Морща лоб, я разворачиваю белую оберточную бумагу и вытаскиваю лежащую внутри мягкую ткань.

— Чувак… что за хрень? — восклицает через комнату Терри.

Кто бы знал. Я смотрю на белые боксеры, усыпанные ярко-оранжевыми котятами, на криво пришитую прямо к паху полосатую кошку, и когда расправляю их, держа за резинку, из складок вылетает еще одна карточка. На ней стоит всего одно слово.

МЯУ.

Блядь. И тут я узнаю почерк.

Райан Весли.

Не сдержавшись, я фыркаю и так громко, что у Терри брови ползут на лоб, но я, слишком изумленный и сбитый с толку значением этого подарка, не обращаю внимания.
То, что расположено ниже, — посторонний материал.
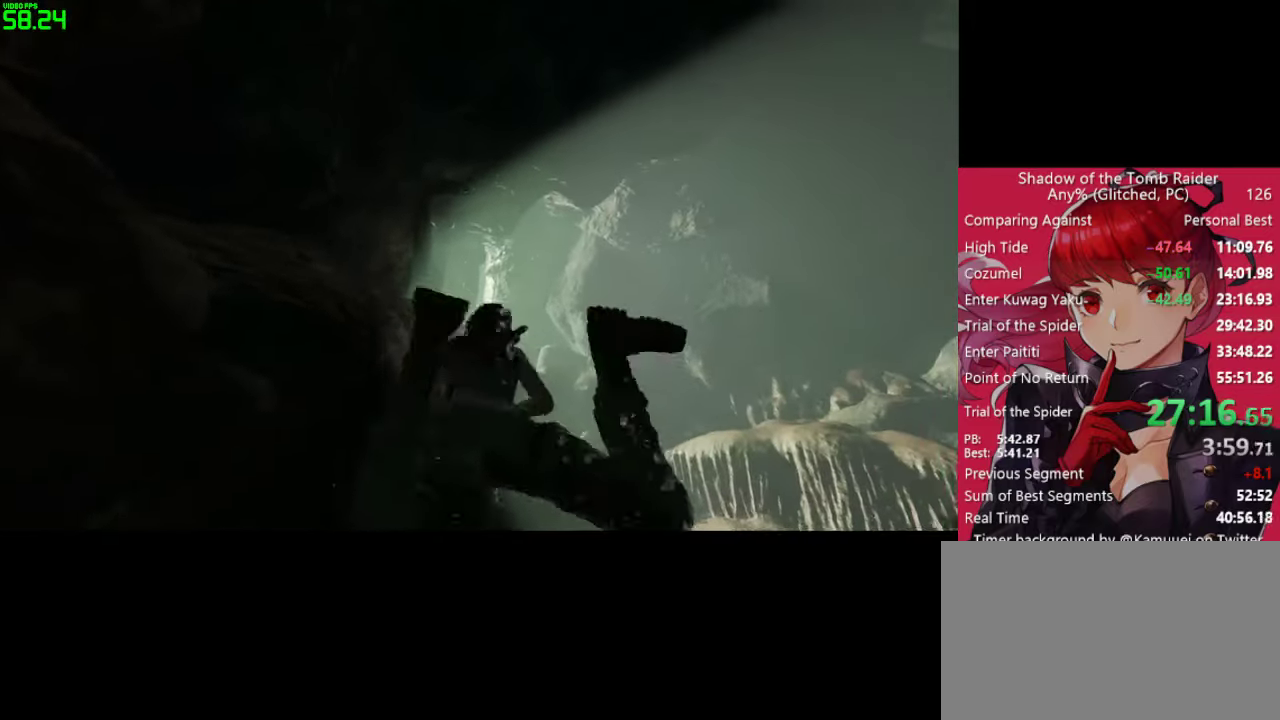
{"keys": ["w"], "mouse": ["right"], "mouse_move": "still", "events": []}
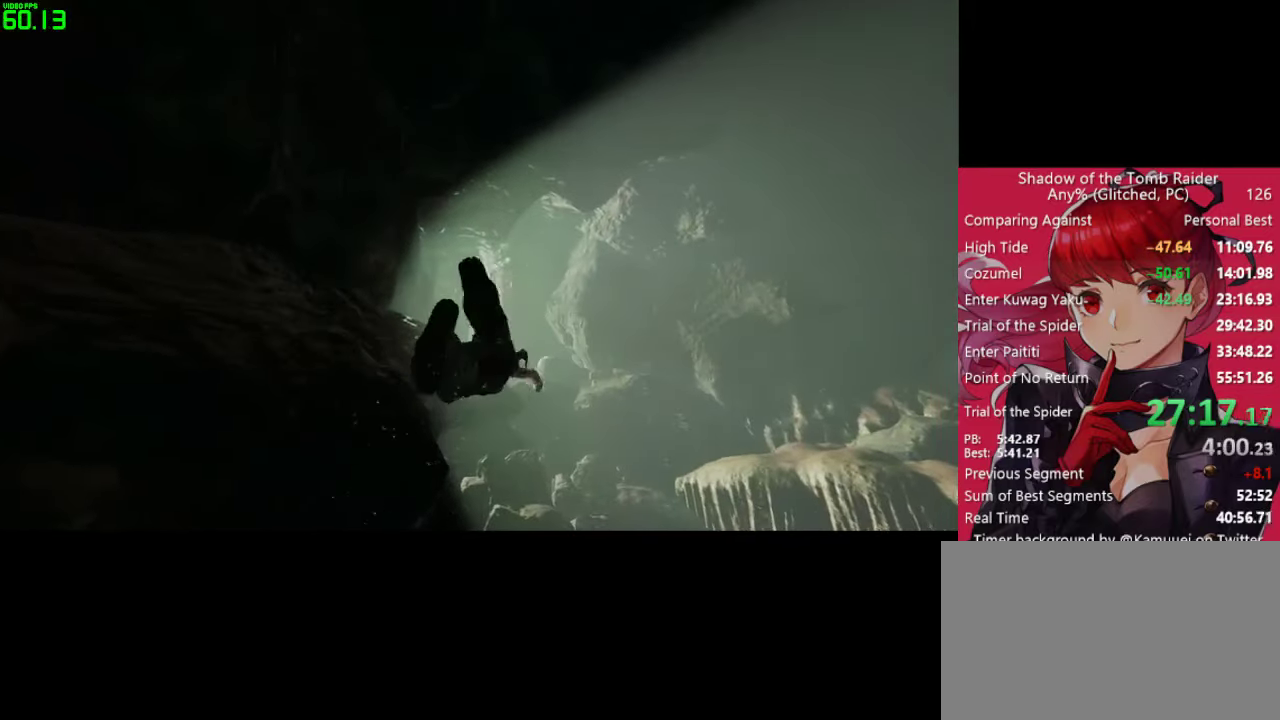
{"keys": ["w"], "mouse": ["right"], "mouse_move": "still", "events": []}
Коробка. Вес возродил нашу старую шутку. Вот только я без понятия, почему. Из нас двоих я отправлял коробку последним. До сих пор помню, как раздувался от гордости за остроумный выбор подарка — набор сосательных леденцов. Потому что… ну как я мог удержаться?

Вес ничего не прислал мне взамен. А также ни разу не позвонил и не написал — ни через смс, ни на бумаге, ни голубиной почтой. За три с половиной года от него не было ни единого слова.

До этого дня.

— От кого это? — Терри ухмыляется. Нелепый подарок у меня в руках заметно развеселил его.

— От Холли. — Я сам не ожидал, как легко слетит у меня с языка ее имя. Не знаю, почему я соврал. Ответил бы, что это подарок от старого друга или от соперника, если хотите, но по какой-то причине у меня не вышло сказать Терри правду.

— Это какая-то ваша интимная шутка или что? Почему она отправила тебе трусы с котятами?

— Ну… Просто иногда она называет меня котенком. — Блядь, что я несу.

Терри моментально цепляется за последнее слово.

Котенком? Твоя девушка называет тебя котенком?

— Она не моя девушка.

Но оправдываться уже бесполезно, потому что он согнулся пополам от смеха, и я готов отвесить себе пинка за то, что подарил ему шикарный повод ржать надо мной до скончания века. Надо было просто сказать, что это от Веса.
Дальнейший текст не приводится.